Since 2009, he has published 14 books, including 2012’s The Plantagenets: The Kings Who Made England, and in 2022, he released his first work of fiction, Essex Dogs, the first of a trilogy. In TV, he boasts the creation of several documentary series for Channel 5. He has also written for The Times, The Telegraph, The Spectator, The New Statesman and GQ, and continues to write columns for the London Evening Standard.
Why did we invite him on?
We have a wish list of historical stories that we want to cover on our show, and while we’ve done a good job so far of ticking them off, one has sat waiting for years.
The Hundred Years’ War.
Despite being the longest military conflict in European history, its key events, main players, and consequences are firmly the domain of history nerds.
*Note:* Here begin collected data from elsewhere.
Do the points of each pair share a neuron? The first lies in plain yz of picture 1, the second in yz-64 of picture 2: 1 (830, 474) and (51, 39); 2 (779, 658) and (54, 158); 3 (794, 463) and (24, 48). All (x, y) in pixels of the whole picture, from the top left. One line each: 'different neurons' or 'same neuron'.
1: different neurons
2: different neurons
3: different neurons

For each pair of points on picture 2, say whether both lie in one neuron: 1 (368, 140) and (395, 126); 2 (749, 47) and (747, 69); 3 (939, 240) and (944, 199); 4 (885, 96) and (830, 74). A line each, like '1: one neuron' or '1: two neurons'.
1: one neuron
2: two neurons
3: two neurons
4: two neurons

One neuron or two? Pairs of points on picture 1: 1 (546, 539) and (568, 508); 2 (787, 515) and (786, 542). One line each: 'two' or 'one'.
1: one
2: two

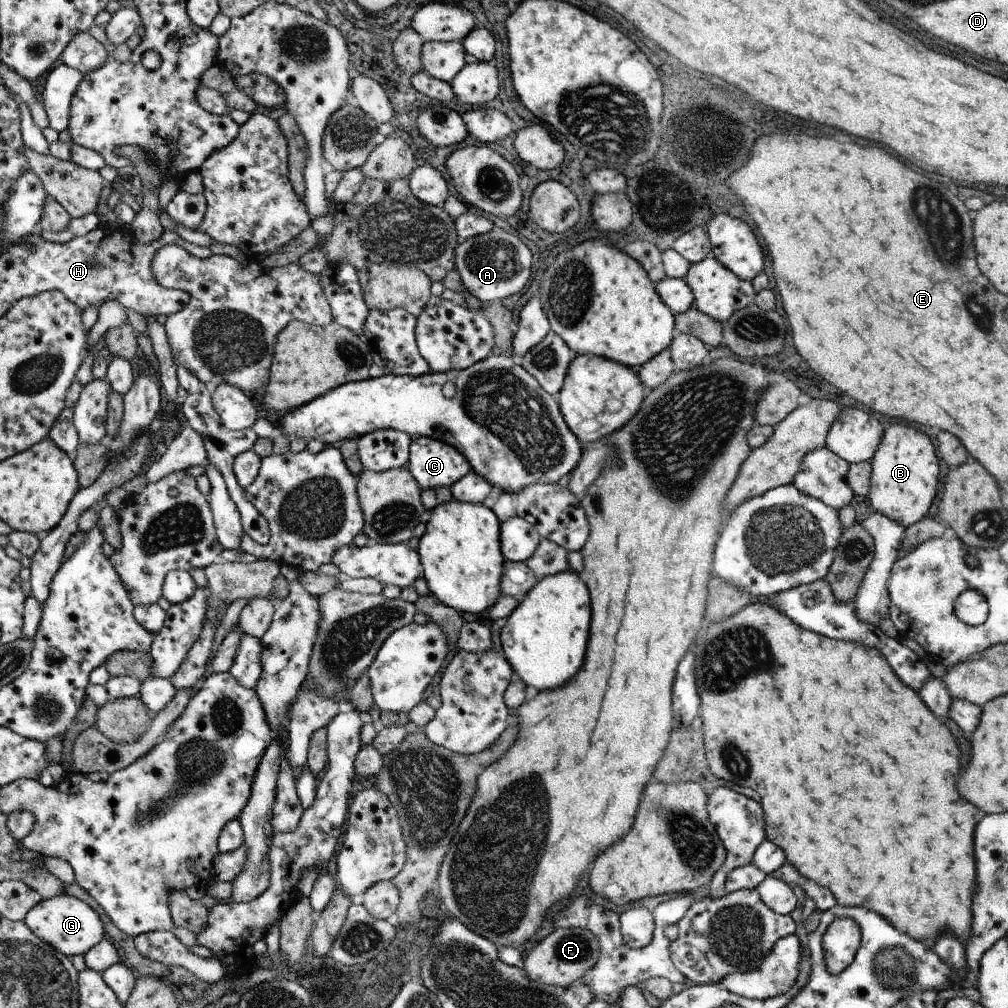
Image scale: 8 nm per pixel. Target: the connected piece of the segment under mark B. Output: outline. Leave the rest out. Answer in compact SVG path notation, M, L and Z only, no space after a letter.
M894 424L884 430L882 440L870 460L871 476L867 496L875 512L905 527L926 517L938 492L940 464L934 448L928 436L914 430L912 426Z

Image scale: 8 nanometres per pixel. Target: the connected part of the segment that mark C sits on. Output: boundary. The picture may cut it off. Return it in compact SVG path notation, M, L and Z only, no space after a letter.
M430 437L413 438L409 446L408 470L420 488L450 488L472 471L468 459L448 443Z

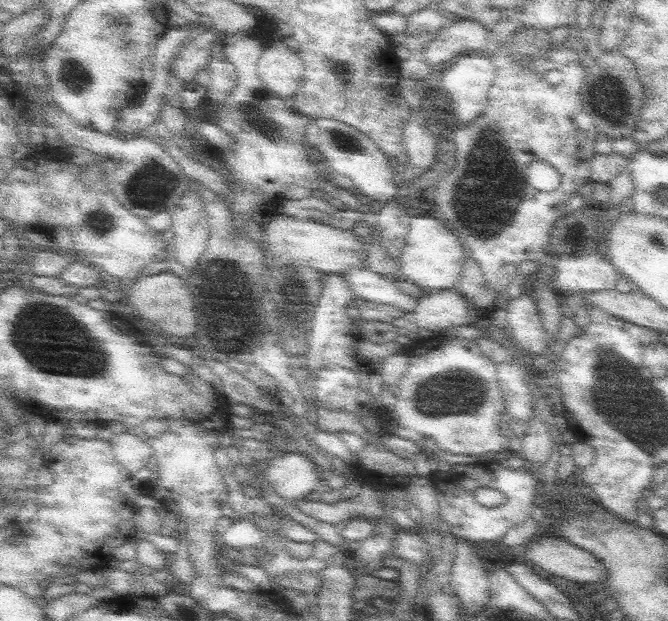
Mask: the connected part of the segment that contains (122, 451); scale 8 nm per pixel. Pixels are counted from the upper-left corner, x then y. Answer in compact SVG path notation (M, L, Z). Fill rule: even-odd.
M117 429L117 440L115 441L115 455L121 463L134 474L141 466L149 466L148 460L154 457L154 451L150 441L146 442L139 436L130 435Z

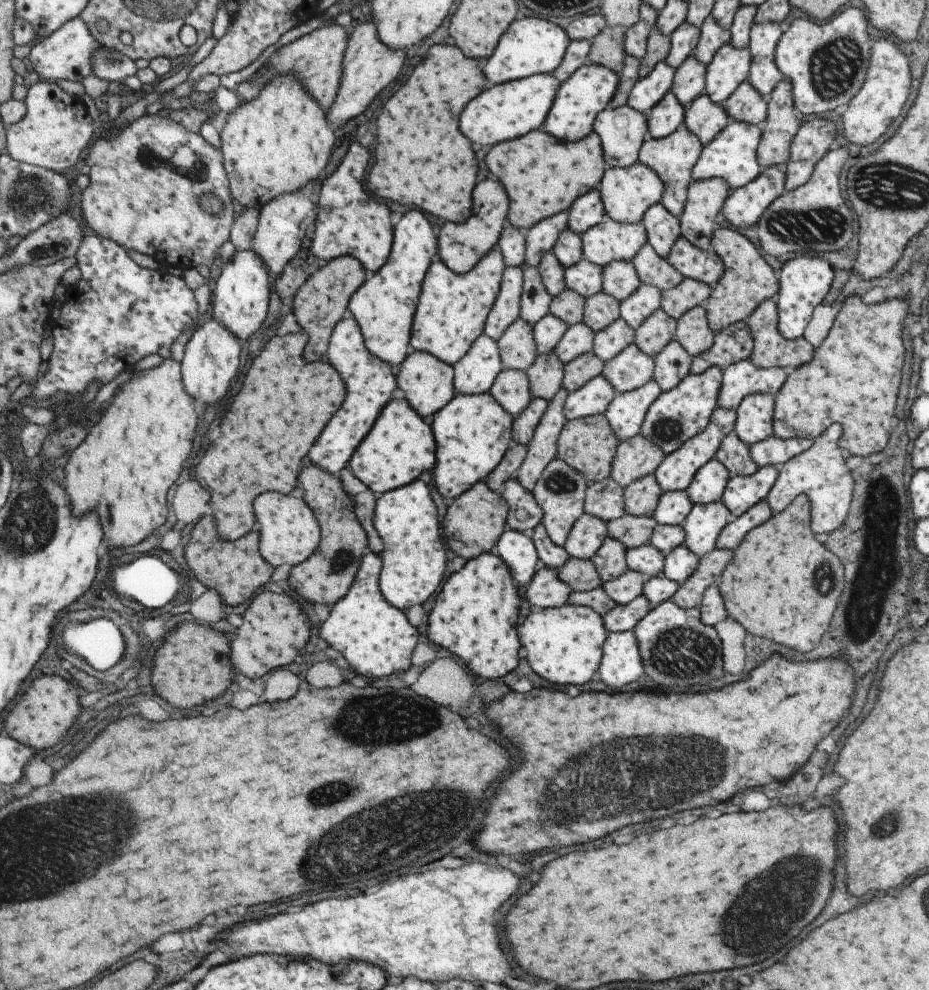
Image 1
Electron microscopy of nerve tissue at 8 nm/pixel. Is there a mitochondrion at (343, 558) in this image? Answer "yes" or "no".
yes

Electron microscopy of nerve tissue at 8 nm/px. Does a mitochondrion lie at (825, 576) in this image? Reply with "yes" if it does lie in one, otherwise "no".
yes

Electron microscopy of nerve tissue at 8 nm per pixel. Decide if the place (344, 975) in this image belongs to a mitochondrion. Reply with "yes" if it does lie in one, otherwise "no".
yes

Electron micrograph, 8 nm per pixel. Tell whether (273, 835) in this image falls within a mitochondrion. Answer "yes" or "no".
no

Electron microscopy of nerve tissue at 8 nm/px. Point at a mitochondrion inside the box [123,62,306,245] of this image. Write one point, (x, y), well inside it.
(192, 166)

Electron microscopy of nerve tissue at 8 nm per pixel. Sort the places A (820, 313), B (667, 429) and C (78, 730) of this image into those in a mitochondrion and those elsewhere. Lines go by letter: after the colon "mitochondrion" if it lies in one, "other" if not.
A: other
B: mitochondrion
C: other

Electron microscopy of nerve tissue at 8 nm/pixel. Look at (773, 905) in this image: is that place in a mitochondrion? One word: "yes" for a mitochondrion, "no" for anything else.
yes

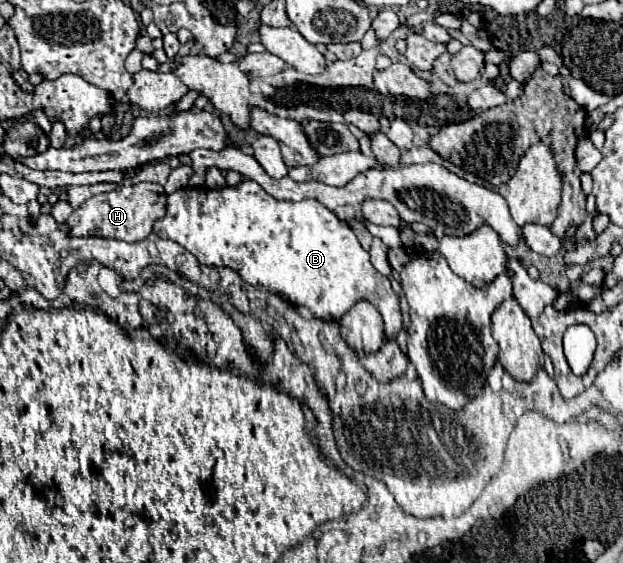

The general public seems to know very little about it. We include ourselves in that.
We’ve wanted to have Dan back for some time, and this just so happens to be one of his areas of expertise. As far as guest and subject go, it’s a match made in heaven.
What did we learn?
Let’s start with the most important question: is the Hundred Years’ War why we hate the French?
”It’s certainly one of the ways that that relationship is shaped. You see it now, even in sporting events. If England were to play France in this World Cup, you can guarantee there would be a montage package ahead of it that would somehow reference the Hundred Years’ War, something about the plucky English taking on the French nobility and winning. Is it why we hate the French? I’m not sure it’s the reason, but it’s part of the story.”
Going back seven centuries, we encounter an England largely different from our own. France likewise. These are less recognisable as ‘nations’ as we now understand them, and more as “personal fiefdoms held together by monarchs.” Monarchs who held competing claims over one another’s kingdoms. It is that tension that, ultimately, starts the war.
”The war starts over a very specific incident. For decades, there had been squabbles between the kings of England and France, particularly over Gascony [an English-controlled territory in southwest France]. In 1328, there is a succession crisis over the French crown, and the young king of England - Edward III - got in his head that a way to solve it would be to claim to be the king of France himself. He decides that that would be his excuse for an expansive war, and also something he can use as a bargaining chip. Just under a decade later, he makes that claim officially.”
From 1337 onwards, kings of England perpetually made their claim to be king of France, and repeatedly found themselves going to war to enforce it. But already, what a diversion from the status quo. It invites the question: how radical was Edward III? What is his reputation in the annals of history?